BRONDOCUMENT
────

Handeling
Datum publicatie | Organisatie | Vergaderjaar | Vergadernummer | Datum vergadering |
---|---|---|---|---|
Tweede Kamer der Staten-Generaal | 2018-2019 | nr. 46, item 28 |
Zoals vergunningen, bouwplannen en lokale regelgeving.
Adressen en contactpersonen van overheidsorganisaties.
U bent hier:
Datum publicatie | Organisatie | Vergaderjaar | Vergadernummer | Datum vergadering |
---|---|---|---|---|
Tweede Kamer der Staten-Generaal | 2018-2019 | nr. 46, item 28 |
Aan de orde is het VSO Ontwerpbesluit tot wijziging van het Toetsbesluit PO in verband met het realiseren van een goede onderlinge vergelijkbaarheid van de eindtoetsen in het basisonderwijs en speciaal onderwijs (31293, nr. 424).
De voorzitter:
Ik heet de minister voor Basis- en Voortgezet Onderwijs en Media van harte welkom. Aan de orde is het VSO Ontwerpbesluit tot wijziging van het Toetsbesluit PO, Kamerstuk 31293, nr. 424. Ik geef de heer Rog als eerste spreker namens het CDA het woord. De spreektijden zijn twee minuten.
De heer Rog (CDA):
Voorzitter, dank u wel. Uit het schriftelijk overleg blijkt dat het CDA verschilt van inzicht met de minister over nut en noodzaak van een betere onderlinge vergelijkbaarheid van de eindtoetsen, die van Cito enerzijds en van de alternatieve aanbieders anderzijds. Wat het CDA betreft zijn eindtoetsen niet bedoeld om scholen onderling beter te kunnen vergelijken, maar om te laten zien waar de individuele leerling in zijn ontwikkeling staat. Wij willen voorkomen dat er verdere uniformering en citoïsering van het basisonderwijs plaatsvinden. Daarom heb ik de volgende motie.

────

UITGELEZEN GEGEVENS
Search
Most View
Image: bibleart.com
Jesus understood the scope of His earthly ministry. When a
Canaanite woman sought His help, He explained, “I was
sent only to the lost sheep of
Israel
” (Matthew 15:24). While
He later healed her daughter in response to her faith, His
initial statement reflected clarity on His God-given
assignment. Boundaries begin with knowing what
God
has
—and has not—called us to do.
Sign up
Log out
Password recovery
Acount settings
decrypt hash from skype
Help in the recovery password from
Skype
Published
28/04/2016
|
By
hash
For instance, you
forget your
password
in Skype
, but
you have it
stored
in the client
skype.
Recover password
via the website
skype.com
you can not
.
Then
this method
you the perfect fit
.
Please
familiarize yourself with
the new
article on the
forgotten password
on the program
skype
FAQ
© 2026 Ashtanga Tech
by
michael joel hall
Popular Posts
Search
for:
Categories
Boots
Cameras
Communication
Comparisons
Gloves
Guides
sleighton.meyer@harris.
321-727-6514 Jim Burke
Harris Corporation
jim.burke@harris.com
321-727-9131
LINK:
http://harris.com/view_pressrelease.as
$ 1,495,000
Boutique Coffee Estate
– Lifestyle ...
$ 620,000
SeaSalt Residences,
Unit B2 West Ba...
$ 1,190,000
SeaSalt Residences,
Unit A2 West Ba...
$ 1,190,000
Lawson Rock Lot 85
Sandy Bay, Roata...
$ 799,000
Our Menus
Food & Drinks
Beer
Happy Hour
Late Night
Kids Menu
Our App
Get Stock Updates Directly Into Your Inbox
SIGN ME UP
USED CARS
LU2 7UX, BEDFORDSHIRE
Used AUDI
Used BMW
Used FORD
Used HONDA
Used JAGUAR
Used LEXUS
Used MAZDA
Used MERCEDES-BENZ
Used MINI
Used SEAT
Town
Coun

────

OPDRACHT 1
Kloppen de uitspraken (a), (b) en (c) met het Kamerverslag over de eindtoetsen? Beantwoord elke uitspraak met ja of nee en citeer letterlijk de woorden uit het Kamerverslag over de eindtoetsen die de doorslag geven.
(a) De spreektijden in dit overleg zijn twee minuten.
(b) Volgens het CDA zijn eindtoetsen bedoeld om scholen onderling beter te kunnen vergelijken.
(c) De heer Rog krijgt als eerste spreker het woord.
OPDRACHT 2
Zet het Kamerverslag over de eindtoetsen voort, te beginnen na de laatste zin.

ANTWOORD 1
(a) Ja: "De spreektijden zijn twee minuten."
(b) Nee: "Wat het CDA betreft zijn eindtoetsen niet bedoeld om scholen onderling beter te kunnen vergelijken, maar om te laten zien waar de individuele leerling in zijn ontwikkeling staat."
(c) Ja: "Ik geef de heer Rog als eerste spreker namens het CDA het woord."

ANTWOORD 2
De Kamer,
gehoord de beraadslaging,
constaterende dat de regering wil overgaan tot het invoeren van "ankers" om de onderlinge vergelijkbaarheid van de eindtoetsen te verbeteren omdat er verschillen zijn in de ijkpunten die nu worden gebruikt om de eindtoets op kwaliteit te toetsen;
overwegende dat de eindtoetsen niet zijn bedoeld om scholen onderling te vergelijken, maar als tweede objectief gegeven naast het schooladvies;
tevens overwegende dat de "ankers" zullen zorgen voor een grote mate van standaardisering en daarmee de keuzevrijheid van scholen om een alternatief voor de Cito-eindtoets te kunnen kiezen die past bij hun pedagogische visie en identiteit, verkleinen omdat de toegevoegde waarde van de alternatieve eindtoets afneemt;
verzoekt de regering af te zien van de invoering van de "ankers" bij de eindtoets en de verschillen in ijkpunten die nu bestaan in overleg met de toetsaanbieders weg te nemen,
en gaat over tot de orde van de dag.
Dank u wel, meneer Rog. De heer Bisschop namens de SGP.
De heer Bisschop (SGP):
Voorzitter, dank u wel. Die motie van collega Rog is mij uit het hart gegrepen, maar we houden er ook ernstig rekening mee dat die het niet gaat halen. Dan is het onderwijs opnieuw met een onhoudbare en onwerkbare situatie opgezadeld. Daarom hebben wij een achtervangmotie gemaakt. Die luidt als volgt.
De Kamer,
gehoord de beraadslaging,
constaterende dat de eerste versie van de ankeropgaven door Cito is geleverd;
overwegende dat het van belang is dat alle aanbieders van alternatieve eindtoetsen een bijdrage kunnen leveren aan het samenstellen van de ankeropgaven;
verzoekt de regering in het besluit te verankeren dat aanbieders van alternatieve eindtoetsen het recht hebben een wezenlijke bijdrage te leveren aan het samenstellen van de ankeropgaven,
en gaat over tot de orde van de dag.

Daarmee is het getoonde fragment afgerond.